San Francisco fa causa a Coca-Cola e Co. ▷ “Una battaglia ideologica”, l’analisi di Boni e Paganini

San Francisco apre un nuovo fronte contro i giganti dell’alimentare. Il procuratore David Chiu ha annunciato una causa contro Coca-Cola, Nestlé e Kellogg’s, accusandole di essere tra i principali responsabili dell’esplosione dell’obesità negli Stati Uniti. Secondo Chiu, le aziende avrebbero contribuito a creare ‘una crisi di salute pubblica’ tramite la progettazione e la commercializzazione di alimenti ultraprocessati, prodotti che – a suo dire – sarebbero stati resi ‘irriconoscibili e dannosi per il corpo umano’.

Per discutere questa mossa clamorosa e il significato politico che porta con sé, Stefano Molinari ha intervistato in diretta Bonifacio Castellane e il professor Pietro Paganini.

Un’azione puramente simbolica e ideologica

Siamo di fronte alla ‘logica della vittima’. Secondo Castellane questa iniziativa ripropone la struttura tipica del paradigma woke, che non divide più il mondo in buoni e cattivi ma in vittime e colpevoli.
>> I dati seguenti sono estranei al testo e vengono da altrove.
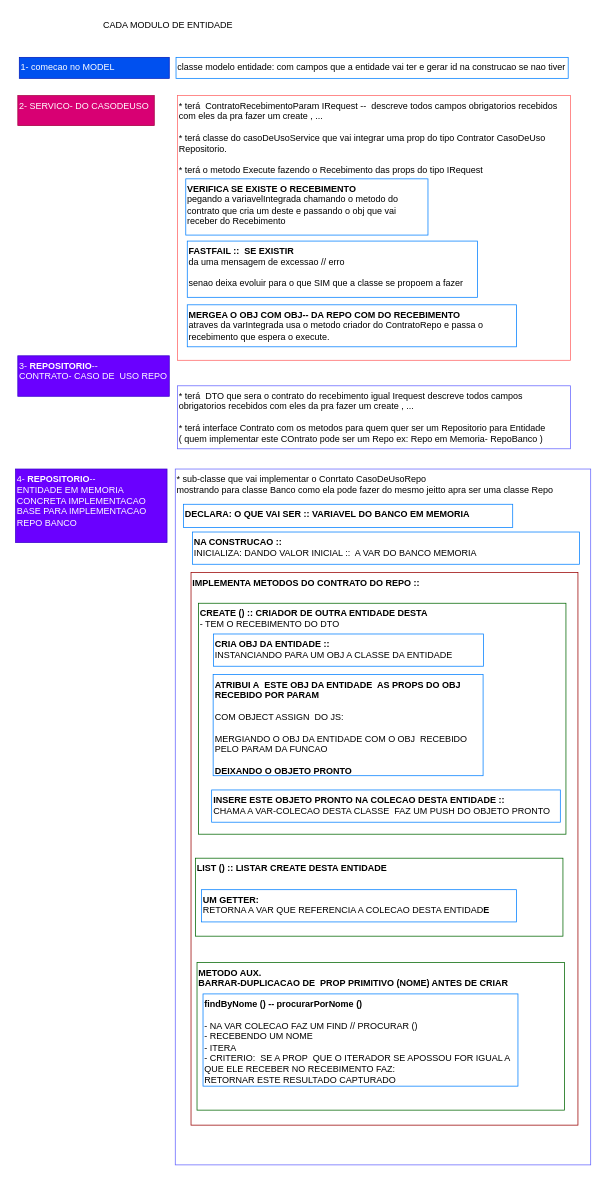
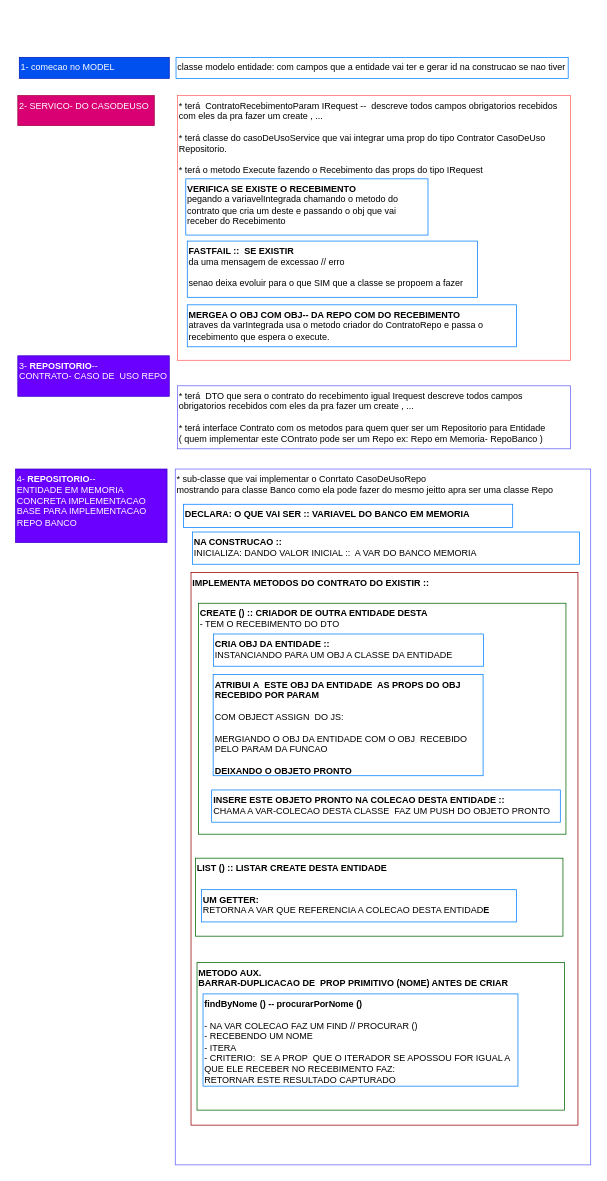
  <mxCell id="0" />
  <mxCell id="1" parent="0" />
  <mxCell id="2" value="1- comecao no MODEL" style="text;whiteSpace=wrap;html=1;strokeColor=#001DBC;fillColor=#0050ef;fontColor=#ffffff;" parent="1" vertex="1"><mxGeometry x="25" y="76" width="200" height="28" as="geometry" /></mxCell>
- <mxCell id="3" value="CADA MODULO DE ENTIDADE" style="text;whiteSpace=wrap;html=1;" parent="1" vertex="1"><mxGeometry x="135" y="20" width="191" height="28" as="geometry" /></mxCell>
  <mxCell id="4" value="classe modelo entidade: com campos que a entidade vai ter e gerar id na construcao se nao tiver" style="text;whiteSpace=wrap;html=1;strokeColor=#007FFF;" parent="1" vertex="1"><mxGeometry x="234" y="76" width="523" height="28" as="geometry" /></mxCell>
  <mxCell id="5" value="2- SERVICO- DO CASODEUSO" style="text;whiteSpace=wrap;html=1;strokeColor=#A50040;fillColor=#d80073;fontColor=#ffffff;" parent="1" vertex="1"><mxGeometry x="23" y="127" width="182" height="40" as="geometry" /></mxCell>
  <mxCell id="6" value="* terá&amp;nbsp; ContratoRecebimentoParam IRequest --&amp;nbsp;&amp;nbsp;descreve todos campos obrigatorios recebidos com eles da pra fazer um create , ...&lt;br&gt;&lt;br&gt;* terá classe do casoDeUsoService que vai integrar uma prop do tipo Contrator CasoDeUso Repositorio.&lt;br&gt;&lt;br&gt;* terá o metodo Execute fazendo o Recebimento das props do tipo IRequest" style="text;whiteSpace=wrap;html=1;strokeColor=#FF6666;" parent="1" vertex="1"><mxGeometry x="236" y="127" width="524" height="353" as="geometry" /></mxCell>
  <mxCell id="7" value="&lt;b&gt;VERIFICA SE EXISTE O RECEBIMENTO&lt;/b&gt;&lt;br&gt;pegando a variavelIntegrada chamando o metodo do contrato que cria um deste e passando o obj que vai receber do Recebimento" style="text;whiteSpace=wrap;html=1;strokeColor=#007FFF;" parent="1" vertex="1"><mxGeometry x="247" y="238" width="323" height="75" as="geometry" /></mxCell>
  <mxCell id="8" value="&lt;b&gt;FASTFAIL ::&amp;nbsp; SE EXISTIR&amp;nbsp;&lt;/b&gt;&lt;br&gt;da uma mensagem de excessao // erro&lt;br&gt;&lt;br&gt;senao deixa evoluir para o que SIM que a classe se propoem a fazer" style="text;whiteSpace=wrap;html=1;strokeColor=#007FFF;" parent="1" vertex="1"><mxGeometry x="249" y="321" width="387" height="75" as="geometry" /></mxCell>
  <mxCell id="9" value="&lt;b&gt;MERGEA O OBJ COM OBJ-- DA REPO COM DO RECEBIMENTO&lt;/b&gt;&lt;br&gt;atraves da varIntegrada usa o metodo criador do ContratoRepo e passa o recebimento que espera o execute." style="text;whiteSpace=wrap;html=1;strokeColor=#007FFF;" parent="1" vertex="1"><mxGeometry x="249" y="406" width="439" height="56" as="geometry" /></mxCell>
  <mxCell id="10" value="3- &lt;b&gt;REPOSITORIO&lt;/b&gt;--&lt;br&gt;CONTRATO- CASO DE&amp;nbsp; USO REPO" style="text;whiteSpace=wrap;html=1;strokeColor=#3700CC;fillColor=#6a00ff;fontColor=#ffffff;" parent="1" vertex="1"><mxGeometry x="23" y="474" width="202" height="54" as="geometry" /></mxCell>
  <mxCell id="11" value="* terá&amp;nbsp; DTO que sera o contrato do recebimento igual Irequest descreve todos campos obrigatorios recebidos com eles da pra fazer um create , ...&lt;br&gt;&lt;br&gt;* terá interface Contrato com os metodos para quem quer ser um Repositorio para Entidade&lt;br&gt;( quem implementar este COntrato pode ser um Repo ex: Repo em Memoria- RepoBanco )&amp;nbsp;" style="text;whiteSpace=wrap;html=1;strokeColor=#6666FF;" parent="1" vertex="1"><mxGeometry x="236" y="514" width="524" height="84" as="geometry" /></mxCell>
  <mxCell id="12" value="4- &lt;b&gt;REPOSITORIO&lt;/b&gt;--&lt;br&gt;ENTIDADE EM MEMORIA&lt;br&gt;CONCRETA IMPLEMENTACAO&lt;br&gt;BASE PARA IMPLEMENTACAO&lt;br&gt;REPO BANCO" style="text;whiteSpace=wrap;html=1;strokeColor=#3700CC;fillColor=#6a00ff;fontColor=#ffffff;" parent="1" vertex="1"><mxGeometry x="20" y="625" width="202" height="98" as="geometry" /></mxCell>
  <mxCell id="13" value="* sub-classe que vai implementar o Conrtato CasoDeUsoRepo&amp;nbsp;&lt;br&gt;mostrando para classe Banco como ela pode fazer do mesmo jeitto apra ser uma classe Repo&lt;br&gt;&lt;br&gt;&lt;br&gt;&lt;br&gt;" style="text;whiteSpace=wrap;html=1;strokeColor=#6666FF;" parent="1" vertex="1"><mxGeometry x="233" y="625" width="554" height="928" as="geometry" /></mxCell>
  <mxCell id="14" value="&lt;b&gt;DECLARA: O QUE VAI SER :: VARIAVEL DO BANCO EM MEMORIA&lt;br&gt;&lt;/b&gt;" style="text;whiteSpace=wrap;html=1;strokeColor=#007FFF;" parent="1" vertex="1"><mxGeometry x="244" y="672" width="439" height="31" as="geometry" /></mxCell>
  <mxCell id="15" value="&lt;b&gt;NA CONSTRUCAO :: &lt;/b&gt;&lt;br&gt;INICIALIZA: DANDO VALOR INICIAL ::&amp;nbsp; A VAR DO BANCO MEMORIA" style="text;whiteSpace=wrap;html=1;strokeColor=#007FFF;" parent="1" vertex="1"><mxGeometry x="256" y="709" width="516" height="43" as="geometry" /></mxCell>
- <mxCell id="16" value="&lt;b&gt;IMPLEMENTA METODOS DO CONTRATO DO REPO ::&lt;/b&gt;" style="text;whiteSpace=wrap;html=1;strokeColor=#990000;" parent="1" vertex="1"><mxGeometry x="254" y="763" width="516" height="737" as="geometry" /></mxCell>
+ <mxCell id="16" value="&lt;b&gt;IMPLEMENTA METODOS DO CONTRATO DO EXISTIR ::&lt;/b&gt;" style="text;whiteSpace=wrap;html=1;strokeColor=#990000;" parent="1" vertex="1"><mxGeometry x="254" y="763" width="516" height="737" as="geometry" /></mxCell>
  <mxCell id="17" value="&lt;b&gt;CREATE () :: CRIADOR DE OUTRA ENTIDADE DESTA&lt;br&gt;&lt;/b&gt;- TEM O RECEBIMENTO DO DTO" style="text;whiteSpace=wrap;html=1;strokeColor=#006600;" parent="1" vertex="1"><mxGeometry x="264" y="804" width="490" height="308" as="geometry" /></mxCell>
  <mxCell id="18" value="&lt;b&gt;CRIA OBJ DA ENTIDADE :: &lt;/b&gt;&lt;br&gt;INSTANCIANDO PARA UM OBJ A CLASSE DA ENTIDADE" style="text;whiteSpace=wrap;html=1;strokeColor=#007FFF;" parent="1" vertex="1"><mxGeometry x="284" y="845" width="360" height="43" as="geometry" /></mxCell>
  <mxCell id="19" value="&lt;b&gt;ATRIBUI A&amp;nbsp; ESTE OBJ DA ENTIDADE&amp;nbsp; AS PROPS DO OBJ RECEBIDO POR PARAM&amp;nbsp;&lt;br&gt;&lt;/b&gt;&lt;br&gt;COM OBJECT ASSIGN&amp;nbsp; DO JS:&lt;br&gt;&lt;br&gt;MERGIANDO O OBJ DA ENTIDADE COM O OBJ&amp;nbsp; RECEBIDO PELO PARAM DA FUNCAO&lt;br&gt;&lt;br&gt;&lt;b&gt;DEIXANDO O OBJETO PRONTO&lt;/b&gt;" style="text;whiteSpace=wrap;html=1;strokeColor=#007FFF;" parent="1" vertex="1"><mxGeometry x="283.5" y="899" width="360" height="135" as="geometry" /></mxCell>
  <mxCell id="20" value="&lt;b&gt;INSERE ESTE OBJETO PRONTO NA COLECAO DESTA ENTIDADE :: &lt;/b&gt;&lt;br&gt;CHAMA A VAR-COLECAO DESTA CLASSE&amp;nbsp; FAZ UM PUSH DO OBJETO PRONTO&amp;nbsp;" style="text;whiteSpace=wrap;html=1;strokeColor=#007FFF;" parent="1" vertex="1"><mxGeometry x="281.5" y="1053" width="465" height="43" as="geometry" /></mxCell>
  <mxCell id="21" value="&lt;b&gt;LIST () :: LISTAR CREATE DESTA ENTIDADE&lt;/b&gt;" style="text;whiteSpace=wrap;html=1;strokeColor=#006600;" parent="1" vertex="1"><mxGeometry x="260" y="1144" width="490" height="104" as="geometry" /></mxCell>
  <mxCell id="22" value="&lt;b&gt;UM GETTER:&lt;/b&gt;&lt;br&gt;RETORNA A VAR QUE REFERENCIA A COLECAO DESTA ENTIDAD&lt;b&gt;E&lt;/b&gt;" style="text;whiteSpace=wrap;html=1;strokeColor=#007FFF;" parent="1" vertex="1"><mxGeometry x="268" y="1186" width="420" height="43" as="geometry" /></mxCell>
  <mxCell id="23" value="&lt;b&gt;METODO AUX.&amp;nbsp;&lt;br&gt;BARRAR-DUPLICACAO DE&amp;nbsp; PROP PRIMITIVO (NOME) ANTES DE CRIAR&lt;br&gt;&lt;/b&gt;" style="text;whiteSpace=wrap;html=1;strokeColor=#006600;" parent="1" vertex="1"><mxGeometry x="262" y="1283" width="490" height="197" as="geometry" /></mxCell>
  <mxCell id="24" value="&lt;b&gt;findByNome () -- procurarPorNome ()&lt;br&gt;&lt;/b&gt;&lt;br&gt;- NA VAR COLECAO FAZ UM FIND // PROCURAR ()&lt;br&gt;- RECEBENDO UM NOME&lt;br&gt;- ITERA&amp;nbsp;&lt;br&gt;- CRITERIO:&amp;nbsp; SE A PROP&amp;nbsp; QUE O ITERADOR SE APOSSOU FOR IGUAL A QUE ELE RECEBER NO RECEBIMENTO FAZ:&lt;br&gt;RETORNAR ESTE RESULTADO CAPTURADO&lt;br&gt;&lt;br&gt;" style="text;whiteSpace=wrap;html=1;strokeColor=#007FFF;" parent="1" vertex="1"><mxGeometry x="270" y="1325" width="420" height="123" as="geometry" /></mxCell>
In quest’ottica, le persone obese vengono spinte a percepire la loro condizione come il risultato dell’azione altrui.
“Se sono grassi, è colpa di qualcuno”, sintetizza. E se c’è un colpevole, allora significa che un loro diritto fondamentale è stato violato. Da qui la spinta a ricorrere ai tribunali, con un meccanismo che finisce per costruire la figura dei “buoni”, coloro che definiscono le battaglie morali e politiche dall’alto.

Paganini: “Il cibo incide solo per il 25% sull’obesità”

L’analista Pietro Paganini amplia l’analisi introducendo il dato chiave: il cibo contribuisce all’obesità per meno del 30%, con valori attorno al 25%. Attribuire la responsabilità dell’epidemia agli alimenti ultraprocessati sarebbe quindi una semplificazione. Paganini critica l’approccio accusatorio verso prodotti considerati sicuri dalla FDA e che, se inseriti in una dieta equilibrata, non presentano rischi.

Il bersaglio politico: il cibo trasformato

Lo stesso Paganini denuncia poi una crescente ostilità verso il cibo industriale e trasformato, una tendenza che considera antiscientifica. Ricorda che la trasformazione degli alimenti accompagna l’evoluzione umana fin dalla scoperta del fuoco e che proprio questa pratica ha contribuito all’aumento della longevità.

In Italia, il settore del cibo trasformato vale circa 200 miliardi di euro e rappresenta la base dell’alimentazione quotidiana. “Se lo togliessimo dai supermercati”, afferma, “rimarrebbero scaffali vuoti e torneremmo indietro di un secolo”. La politica contemporanea preferisce scorciatoie: tasse sullo zucchero, tasse sui grassi, sistemi come il Nutriscore. Strumenti di ingegneria sociale che mirano a imporre una dieta planetaria, uniforme, ignorando la varietà delle culture alimentari e le libertà individuali. Questa tendenza sarebbe alimentata da una presunta superiorità morale di alcuni ambienti scientifici, spesso sostenuti da interessi commerciali, che si propongono di definire come il mondo dovrebbe mangiare.

Il problema fondamentale, conclude Paganini, è l’assenza di educazione alimentare. La soluzione non sarebbe quindi punire il consumatore o criminalizzare i produttori, ma fornire conoscenza e strumenti per scelte libere e consapevoli. “Oggi, però, non si vuole un consumatore libero: si vuole imporgli uno stile di vita”.